- _Assignment_:
Which lines in the data below contain the string "story"? List each one, treating uppercase and lowercase as different.

#### Records shown

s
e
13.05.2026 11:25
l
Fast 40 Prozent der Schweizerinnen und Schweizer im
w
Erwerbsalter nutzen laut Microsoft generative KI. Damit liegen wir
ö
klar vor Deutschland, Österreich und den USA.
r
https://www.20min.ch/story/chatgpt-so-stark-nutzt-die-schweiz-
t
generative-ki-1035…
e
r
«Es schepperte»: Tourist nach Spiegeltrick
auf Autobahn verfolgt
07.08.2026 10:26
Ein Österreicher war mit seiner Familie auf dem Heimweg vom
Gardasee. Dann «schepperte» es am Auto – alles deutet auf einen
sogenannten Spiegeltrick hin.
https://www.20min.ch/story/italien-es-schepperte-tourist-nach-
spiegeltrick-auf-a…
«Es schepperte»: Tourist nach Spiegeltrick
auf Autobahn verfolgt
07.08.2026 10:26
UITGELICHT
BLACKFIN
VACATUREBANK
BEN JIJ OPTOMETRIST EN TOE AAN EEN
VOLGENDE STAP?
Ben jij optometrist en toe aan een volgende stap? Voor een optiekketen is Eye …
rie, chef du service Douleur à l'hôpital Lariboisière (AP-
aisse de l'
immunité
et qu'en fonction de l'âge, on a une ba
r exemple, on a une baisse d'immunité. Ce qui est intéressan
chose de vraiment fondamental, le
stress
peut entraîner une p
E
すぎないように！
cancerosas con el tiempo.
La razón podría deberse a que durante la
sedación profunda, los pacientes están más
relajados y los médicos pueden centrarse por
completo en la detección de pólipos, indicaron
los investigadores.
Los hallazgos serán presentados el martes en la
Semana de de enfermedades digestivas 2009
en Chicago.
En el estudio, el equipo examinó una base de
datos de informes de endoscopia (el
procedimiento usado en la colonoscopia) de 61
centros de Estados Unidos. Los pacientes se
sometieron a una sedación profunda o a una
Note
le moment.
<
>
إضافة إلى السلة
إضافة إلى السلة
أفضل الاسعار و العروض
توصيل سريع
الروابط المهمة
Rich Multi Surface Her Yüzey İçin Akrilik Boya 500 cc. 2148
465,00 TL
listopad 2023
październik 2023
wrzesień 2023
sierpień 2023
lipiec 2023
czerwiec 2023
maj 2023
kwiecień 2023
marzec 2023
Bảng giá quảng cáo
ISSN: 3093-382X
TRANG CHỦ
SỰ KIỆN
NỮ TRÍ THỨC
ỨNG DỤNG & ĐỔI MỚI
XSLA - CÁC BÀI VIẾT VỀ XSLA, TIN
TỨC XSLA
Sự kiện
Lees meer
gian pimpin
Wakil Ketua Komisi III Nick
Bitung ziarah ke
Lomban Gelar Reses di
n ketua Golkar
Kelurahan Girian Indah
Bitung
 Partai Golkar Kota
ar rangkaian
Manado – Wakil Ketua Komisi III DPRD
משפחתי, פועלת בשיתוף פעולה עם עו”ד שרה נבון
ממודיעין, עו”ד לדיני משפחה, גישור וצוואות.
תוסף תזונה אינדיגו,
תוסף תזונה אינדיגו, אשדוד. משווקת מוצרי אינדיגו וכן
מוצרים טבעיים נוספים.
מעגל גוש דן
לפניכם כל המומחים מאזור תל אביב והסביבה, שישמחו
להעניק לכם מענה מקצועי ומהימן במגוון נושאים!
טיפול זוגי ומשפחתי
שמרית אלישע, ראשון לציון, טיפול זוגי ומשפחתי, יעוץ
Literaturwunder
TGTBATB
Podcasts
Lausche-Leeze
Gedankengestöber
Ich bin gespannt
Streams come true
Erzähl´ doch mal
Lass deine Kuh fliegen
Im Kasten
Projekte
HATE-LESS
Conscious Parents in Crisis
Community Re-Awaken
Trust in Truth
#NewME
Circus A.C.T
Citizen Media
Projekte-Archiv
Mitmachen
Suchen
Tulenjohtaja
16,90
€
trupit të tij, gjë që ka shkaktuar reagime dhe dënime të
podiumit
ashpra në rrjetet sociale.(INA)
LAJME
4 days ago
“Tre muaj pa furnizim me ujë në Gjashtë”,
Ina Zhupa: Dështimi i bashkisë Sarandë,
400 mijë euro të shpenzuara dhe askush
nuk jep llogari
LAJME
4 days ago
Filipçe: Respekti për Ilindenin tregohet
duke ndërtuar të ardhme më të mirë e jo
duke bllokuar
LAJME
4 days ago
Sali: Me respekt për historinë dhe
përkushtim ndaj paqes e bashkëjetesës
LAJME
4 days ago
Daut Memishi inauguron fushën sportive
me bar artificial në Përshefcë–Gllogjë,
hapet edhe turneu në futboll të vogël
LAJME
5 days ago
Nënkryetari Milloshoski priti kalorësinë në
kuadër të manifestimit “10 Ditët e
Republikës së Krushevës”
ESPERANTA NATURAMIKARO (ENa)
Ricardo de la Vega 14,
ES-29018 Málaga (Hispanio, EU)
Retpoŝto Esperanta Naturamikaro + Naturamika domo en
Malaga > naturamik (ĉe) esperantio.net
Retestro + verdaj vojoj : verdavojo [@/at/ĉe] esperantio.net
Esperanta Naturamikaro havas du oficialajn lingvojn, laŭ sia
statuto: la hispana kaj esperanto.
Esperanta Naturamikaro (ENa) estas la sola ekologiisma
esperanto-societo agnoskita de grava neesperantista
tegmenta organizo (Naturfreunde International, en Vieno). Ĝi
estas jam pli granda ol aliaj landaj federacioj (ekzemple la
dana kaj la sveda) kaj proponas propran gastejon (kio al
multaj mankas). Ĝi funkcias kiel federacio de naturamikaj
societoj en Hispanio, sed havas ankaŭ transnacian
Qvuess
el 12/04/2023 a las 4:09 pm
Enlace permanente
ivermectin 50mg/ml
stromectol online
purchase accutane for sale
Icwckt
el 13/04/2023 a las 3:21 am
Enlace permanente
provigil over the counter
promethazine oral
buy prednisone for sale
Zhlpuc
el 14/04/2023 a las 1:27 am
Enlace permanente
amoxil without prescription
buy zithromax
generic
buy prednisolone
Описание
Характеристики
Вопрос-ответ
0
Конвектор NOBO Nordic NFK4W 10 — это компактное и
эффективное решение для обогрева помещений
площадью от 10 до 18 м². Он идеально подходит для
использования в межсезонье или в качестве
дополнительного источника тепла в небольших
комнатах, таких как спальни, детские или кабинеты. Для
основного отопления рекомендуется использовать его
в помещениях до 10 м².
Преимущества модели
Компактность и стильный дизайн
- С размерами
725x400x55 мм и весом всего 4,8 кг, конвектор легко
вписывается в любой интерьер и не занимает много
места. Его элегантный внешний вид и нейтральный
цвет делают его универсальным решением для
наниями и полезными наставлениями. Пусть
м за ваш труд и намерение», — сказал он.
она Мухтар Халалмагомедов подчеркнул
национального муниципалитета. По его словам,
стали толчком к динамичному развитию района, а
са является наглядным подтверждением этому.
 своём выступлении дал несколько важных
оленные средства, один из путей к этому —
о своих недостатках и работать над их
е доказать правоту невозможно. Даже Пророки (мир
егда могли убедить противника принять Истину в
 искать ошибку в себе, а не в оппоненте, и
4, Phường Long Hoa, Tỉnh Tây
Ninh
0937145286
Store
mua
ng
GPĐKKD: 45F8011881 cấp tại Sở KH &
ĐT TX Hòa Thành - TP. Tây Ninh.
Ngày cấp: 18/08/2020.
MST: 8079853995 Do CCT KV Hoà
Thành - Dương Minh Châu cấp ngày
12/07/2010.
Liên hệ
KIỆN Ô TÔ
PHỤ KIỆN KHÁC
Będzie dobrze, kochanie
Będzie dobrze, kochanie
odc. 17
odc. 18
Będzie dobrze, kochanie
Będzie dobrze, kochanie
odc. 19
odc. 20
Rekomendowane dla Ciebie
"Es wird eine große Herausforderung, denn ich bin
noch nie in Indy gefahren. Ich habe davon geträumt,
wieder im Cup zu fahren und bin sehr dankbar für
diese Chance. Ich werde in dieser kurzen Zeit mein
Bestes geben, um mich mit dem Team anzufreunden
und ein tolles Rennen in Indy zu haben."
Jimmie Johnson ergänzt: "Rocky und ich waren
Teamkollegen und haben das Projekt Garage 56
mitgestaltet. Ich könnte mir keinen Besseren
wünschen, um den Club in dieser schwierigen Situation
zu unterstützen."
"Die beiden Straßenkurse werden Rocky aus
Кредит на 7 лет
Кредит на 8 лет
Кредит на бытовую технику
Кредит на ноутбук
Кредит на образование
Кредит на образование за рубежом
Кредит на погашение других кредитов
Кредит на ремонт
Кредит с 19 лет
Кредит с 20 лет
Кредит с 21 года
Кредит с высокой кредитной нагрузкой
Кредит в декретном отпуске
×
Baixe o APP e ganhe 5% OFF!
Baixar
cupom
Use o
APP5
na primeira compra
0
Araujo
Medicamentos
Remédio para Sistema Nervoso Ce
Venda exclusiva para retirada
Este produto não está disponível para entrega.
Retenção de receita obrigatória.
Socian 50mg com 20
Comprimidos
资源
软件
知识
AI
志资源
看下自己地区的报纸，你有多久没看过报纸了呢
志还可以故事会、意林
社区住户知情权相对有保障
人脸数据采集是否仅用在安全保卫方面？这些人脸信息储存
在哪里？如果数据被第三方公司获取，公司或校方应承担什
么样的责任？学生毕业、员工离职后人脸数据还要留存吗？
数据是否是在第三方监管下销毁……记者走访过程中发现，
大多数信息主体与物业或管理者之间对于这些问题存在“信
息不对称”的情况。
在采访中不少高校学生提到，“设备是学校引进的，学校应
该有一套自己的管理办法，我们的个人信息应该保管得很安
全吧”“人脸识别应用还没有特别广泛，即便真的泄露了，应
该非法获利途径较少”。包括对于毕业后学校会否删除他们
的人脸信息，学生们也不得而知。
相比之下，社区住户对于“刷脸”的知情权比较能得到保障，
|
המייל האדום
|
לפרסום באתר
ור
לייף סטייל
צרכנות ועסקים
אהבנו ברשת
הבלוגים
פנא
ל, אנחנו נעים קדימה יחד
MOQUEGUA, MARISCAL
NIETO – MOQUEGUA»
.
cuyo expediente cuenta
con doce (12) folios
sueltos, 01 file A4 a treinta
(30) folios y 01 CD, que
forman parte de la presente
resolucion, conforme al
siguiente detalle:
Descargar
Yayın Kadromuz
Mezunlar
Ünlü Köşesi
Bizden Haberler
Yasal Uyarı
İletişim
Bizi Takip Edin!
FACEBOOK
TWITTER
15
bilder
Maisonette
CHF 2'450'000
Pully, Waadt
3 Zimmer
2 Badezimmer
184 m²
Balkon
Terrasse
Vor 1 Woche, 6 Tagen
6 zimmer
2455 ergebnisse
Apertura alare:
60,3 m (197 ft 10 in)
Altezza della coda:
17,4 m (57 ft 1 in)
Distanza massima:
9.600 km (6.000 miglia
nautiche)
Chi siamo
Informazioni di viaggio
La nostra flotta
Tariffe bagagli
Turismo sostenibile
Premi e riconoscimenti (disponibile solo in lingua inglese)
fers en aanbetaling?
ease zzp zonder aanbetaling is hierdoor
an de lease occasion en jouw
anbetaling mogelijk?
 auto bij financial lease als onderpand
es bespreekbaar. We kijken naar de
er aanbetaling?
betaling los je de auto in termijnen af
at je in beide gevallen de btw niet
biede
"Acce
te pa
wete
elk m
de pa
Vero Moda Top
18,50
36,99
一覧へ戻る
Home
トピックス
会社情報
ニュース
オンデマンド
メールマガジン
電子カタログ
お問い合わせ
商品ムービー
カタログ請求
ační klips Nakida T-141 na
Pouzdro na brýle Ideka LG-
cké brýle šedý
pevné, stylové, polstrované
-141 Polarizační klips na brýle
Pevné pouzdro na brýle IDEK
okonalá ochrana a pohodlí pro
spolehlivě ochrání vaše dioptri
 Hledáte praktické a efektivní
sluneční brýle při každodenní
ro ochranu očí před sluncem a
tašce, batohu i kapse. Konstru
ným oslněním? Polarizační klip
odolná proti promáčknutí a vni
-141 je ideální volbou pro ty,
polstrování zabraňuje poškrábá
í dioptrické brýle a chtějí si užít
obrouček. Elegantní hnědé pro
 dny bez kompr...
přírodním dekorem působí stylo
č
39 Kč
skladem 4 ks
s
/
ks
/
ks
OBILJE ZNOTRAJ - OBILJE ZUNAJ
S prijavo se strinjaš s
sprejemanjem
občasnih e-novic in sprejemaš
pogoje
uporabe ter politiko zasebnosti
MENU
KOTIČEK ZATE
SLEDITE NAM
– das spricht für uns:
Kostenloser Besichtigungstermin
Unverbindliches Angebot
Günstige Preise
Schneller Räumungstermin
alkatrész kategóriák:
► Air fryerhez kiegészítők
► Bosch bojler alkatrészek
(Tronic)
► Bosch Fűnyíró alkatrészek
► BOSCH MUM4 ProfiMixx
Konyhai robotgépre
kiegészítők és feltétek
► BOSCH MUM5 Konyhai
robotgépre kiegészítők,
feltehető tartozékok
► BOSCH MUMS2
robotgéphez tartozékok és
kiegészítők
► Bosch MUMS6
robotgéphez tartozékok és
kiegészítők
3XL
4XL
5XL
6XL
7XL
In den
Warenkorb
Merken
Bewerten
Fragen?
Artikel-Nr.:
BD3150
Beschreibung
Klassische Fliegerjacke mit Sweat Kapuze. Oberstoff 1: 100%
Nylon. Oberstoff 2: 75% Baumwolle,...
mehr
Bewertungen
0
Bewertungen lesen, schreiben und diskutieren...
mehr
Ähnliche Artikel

########

- _Output for this task_:
https://www.20min.ch/story/chatgpt-so-stark-nutzt-die-schweiz-
https://www.20min.ch/story/italien-es-schepperte-tourist-nach-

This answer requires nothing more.